Farming? There's an app for that

BISMARCK, N.D. (AP) -- Two farmers have developed a smartphone application to help manage their farms even while they're still sitting on their tractors.

Jacob Fannik of Max, N.D., and Ryan Raguse of Wheaton, Minn., developed Virtual Farm Manager to keep notes, store yield records and sync information with web accounts for computer access.

"The spark behind this came from growing up on a farm," Fannik, who grew up on 2,000 acres about 80 miles north of Bismarck, told the Bismarck Tribune. "A farmer has to get in and out of the tractor, get into the house, make a bunch of calls, be so many places at once and still be behind the wheel of a tractor."

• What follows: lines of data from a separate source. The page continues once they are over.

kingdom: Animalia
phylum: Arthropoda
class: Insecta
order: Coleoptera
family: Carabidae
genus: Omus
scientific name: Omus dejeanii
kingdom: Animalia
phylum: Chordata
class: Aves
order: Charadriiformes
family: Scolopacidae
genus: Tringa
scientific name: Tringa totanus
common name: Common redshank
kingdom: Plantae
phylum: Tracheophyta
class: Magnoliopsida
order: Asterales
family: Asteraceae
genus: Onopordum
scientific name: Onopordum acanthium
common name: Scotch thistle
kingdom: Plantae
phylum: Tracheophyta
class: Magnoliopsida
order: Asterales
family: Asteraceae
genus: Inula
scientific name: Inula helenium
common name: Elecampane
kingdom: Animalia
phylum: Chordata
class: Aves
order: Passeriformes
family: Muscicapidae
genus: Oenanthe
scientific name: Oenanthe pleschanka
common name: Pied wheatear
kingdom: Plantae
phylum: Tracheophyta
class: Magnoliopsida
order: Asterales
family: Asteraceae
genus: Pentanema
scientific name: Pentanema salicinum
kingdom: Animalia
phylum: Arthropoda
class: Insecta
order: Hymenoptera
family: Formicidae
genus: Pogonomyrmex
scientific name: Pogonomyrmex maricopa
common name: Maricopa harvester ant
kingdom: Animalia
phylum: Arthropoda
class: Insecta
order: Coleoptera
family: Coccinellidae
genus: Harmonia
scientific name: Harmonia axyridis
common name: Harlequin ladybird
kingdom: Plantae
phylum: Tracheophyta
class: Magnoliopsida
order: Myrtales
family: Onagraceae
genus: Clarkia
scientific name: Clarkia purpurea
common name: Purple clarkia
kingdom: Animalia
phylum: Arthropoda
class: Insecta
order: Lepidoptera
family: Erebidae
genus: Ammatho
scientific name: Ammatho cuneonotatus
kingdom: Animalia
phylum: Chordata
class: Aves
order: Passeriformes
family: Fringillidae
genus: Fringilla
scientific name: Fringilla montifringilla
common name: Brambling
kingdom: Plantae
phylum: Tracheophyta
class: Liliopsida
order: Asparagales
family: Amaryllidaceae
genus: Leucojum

Fannik and Raguse said farmers are increasingly using smartphone technology to manage their land. Their app uses the phone's GPS to track and map equipment as it goes up and down fields planting seeds or spreading fertilizer. It also can let multiple workers simultaneously view activity on a field.

Raguse said there are many variations of this management technology but he doesn't know of any that allow farmers to access it on a cellphone.

"Rather than running around with notebooks all the time, the farmer can just send it back to the computer," he said.

The app is set for an April 15 release for Android phones. The newspaper reports that an iPhone version will follow. The cost will be $65 a month, after an introductory rate.